Friday, August 5, 2011


I just got back from a stewardship conference at which I spoke and bragged about my parish. When we landed in Wichita, Kansas on Tuesday afternoon it was only 111 actual degrees! On Wednesday night we had what I thought was a Wizard of Oz experience as a strong thunderstorm moved through.

But back to stewardship. It is about discipleship and calling Catholics to respond to their baptismal and sacramental grace to know, love and serve Jesus Christ in this world by giving back to Him and His Church a portion of what has been given to them by God. Of course everything we have and who we are come from God as a pure gift.

The three "t's" of stewardship are Time, Talent and Treasure.

We respond to God's unconditional love by spending time with Him in prayer, Sunday Mass being the most important and other forms of prayers and devotions to support our Sunday obligation and our spiritual life during the week. That could include adoration of the Most Blessed Sacrament, the Holy Rosary, a charismatic prayer meeting, family prayer with spouse and/or children. Praying daily and constantly is what "time" with the Lord means.

We discern what our talents are and strive to develop and use these for the benefit of the Church and our evangelical response to the world in which we live. A gardener might help with the Church's landscape, a plumber with needs in the parish or helping the poor in their homes, those who have good listening and "loving" skills with visiting the sick and home-bound and others who have a heart for the poor helping to serve their needs. The list goes on. Of course our talents should be used to show forth Christ in all that we do at Church, in the home and in the world.

Finally, when people are connected to God and His Church and see their baptismal calling to be Christ's disciples in the world, they also see their need to give a portion of their treasure back to God through the Church (parish and diocese) as well as other charities. Catholic stewardship challenges people to give a tithe of their treasure away.

Catholics having always been good at giving to a "need." Catholic stewardship calls them to acknowledge the "need" to give back to God in a proportionate, systematic and calculated way and to give to God their "first fruits."

Knowing, loving and serving Jesus Christ in this world is what Catholic Stewardship is all about. It's about discipleship. How orthodox is that?


Rood Screen said...

When I engage in a moment of fantasy, I sometimes wish the Church would just say: offer the Works of Mercy on Fridays and during Lent(time), live a faithful and fruitful marriage, encouraging your children to give themselves to God in religious life (talent) and give 10% of your income at the Offertory (treasure). I know that sounds outdated and is not centered on organized parish activities, but I think it could work someday.

Saved entries:
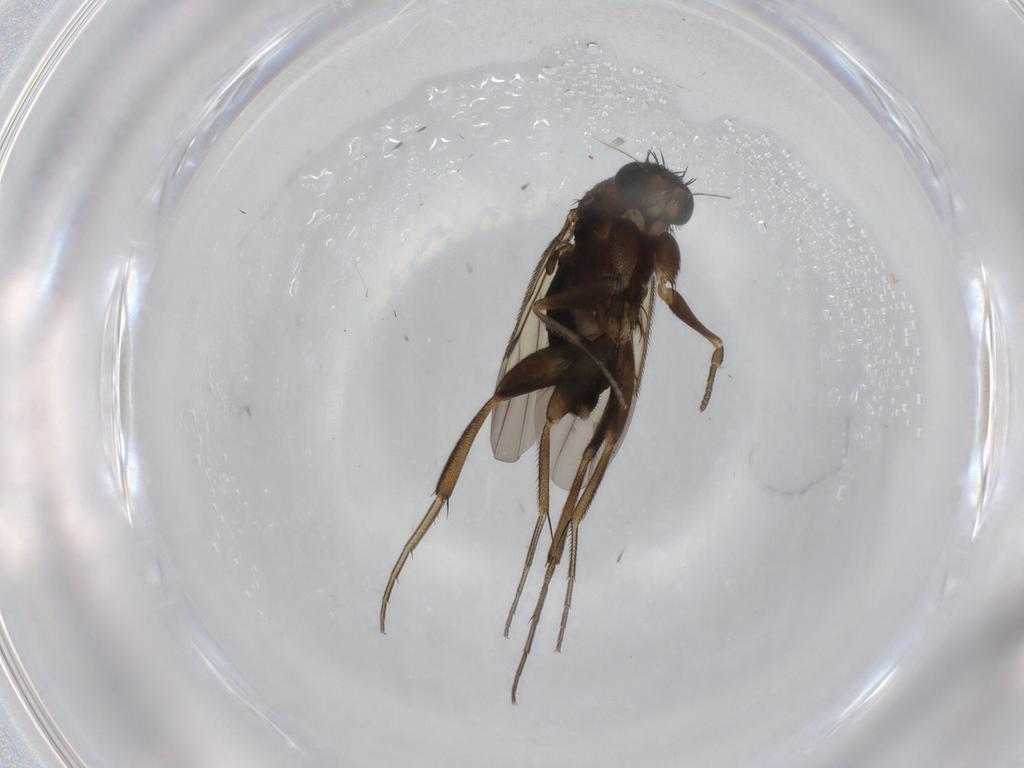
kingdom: Animalia
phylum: Arthropoda
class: Insecta
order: Diptera
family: Phoridae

**WHAT THE EXERCISE ASKS**
Output the passage of the stewardship text from "Knowing, loving and" to "could work someday.", copied word for word.

**PROBLEM SOLUTION**
Knowing, loving and serving Jesus Christ in this world is what Catholic Stewardship is all about. It's about discipleship. How orthodox is that?


Rood Screen said...

When I engage in a moment of fantasy, I sometimes wish the Church would just say: offer the Works of Mercy on Fridays and during Lent(time), live a faithful and fruitful marriage, encouraging your children to give themselves to God in religious life (talent) and give 10% of your income at the Offertory (treasure). I know that sounds outdated and is not centered on organized parish activities, but I think it could work someday.